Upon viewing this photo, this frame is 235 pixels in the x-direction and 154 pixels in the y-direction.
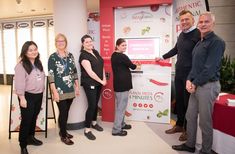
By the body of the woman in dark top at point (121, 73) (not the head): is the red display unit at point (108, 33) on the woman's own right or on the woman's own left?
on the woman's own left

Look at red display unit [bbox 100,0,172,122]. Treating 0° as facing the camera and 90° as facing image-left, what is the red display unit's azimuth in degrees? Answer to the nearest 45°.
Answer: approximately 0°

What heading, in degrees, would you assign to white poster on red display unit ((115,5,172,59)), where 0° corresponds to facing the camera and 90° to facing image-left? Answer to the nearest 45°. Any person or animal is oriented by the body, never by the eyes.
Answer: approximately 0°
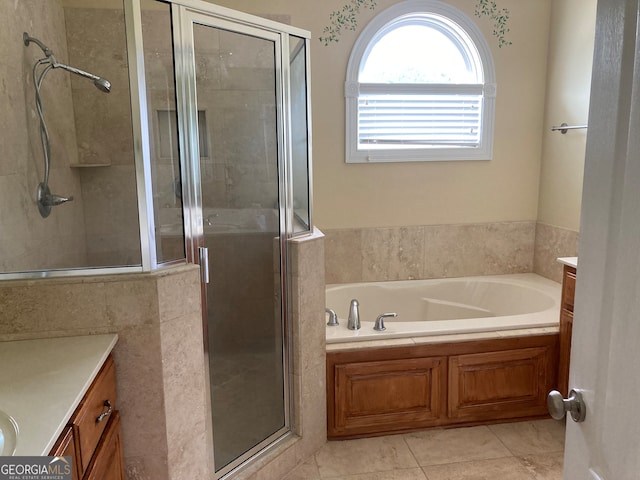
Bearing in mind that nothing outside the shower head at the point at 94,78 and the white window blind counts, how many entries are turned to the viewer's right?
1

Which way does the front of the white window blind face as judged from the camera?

____

Render every line of the entries above as a JSON list of strings, one string per line, omitting blank lines and leaving the pictures out.

[
  "Upon viewing this photo, this frame is 235 pixels in the x-direction and 154 pixels in the y-direction.",
  "By the body of the woman in dark top at point (121, 73) (not the head): is the red display unit at point (108, 33) on the woman's own right or on the woman's own left?",
  "on the woman's own left",
  "Look at red display unit [bbox 100,0,172,122]. Treating 0° as facing the camera and 90° as facing image-left, what is the red display unit's azimuth in degrees? Answer to the nearest 45°.",
  "Answer: approximately 0°",
  "What heading, in degrees, would you assign to white poster on red display unit ((115,5,172,59)), where 0° corresponds to facing the camera and 90° to facing image-left? Answer to the nearest 45°. Any person or animal is oriented by the body, never by the eyes.",
  "Answer: approximately 0°",
  "Bearing in mind that nothing outside the shower head at the point at 94,78 and the white window blind counts, how many entries are turned to the viewer's right?",
  "1",
  "Which way does the front of the white window blind face as judged from the camera?"
]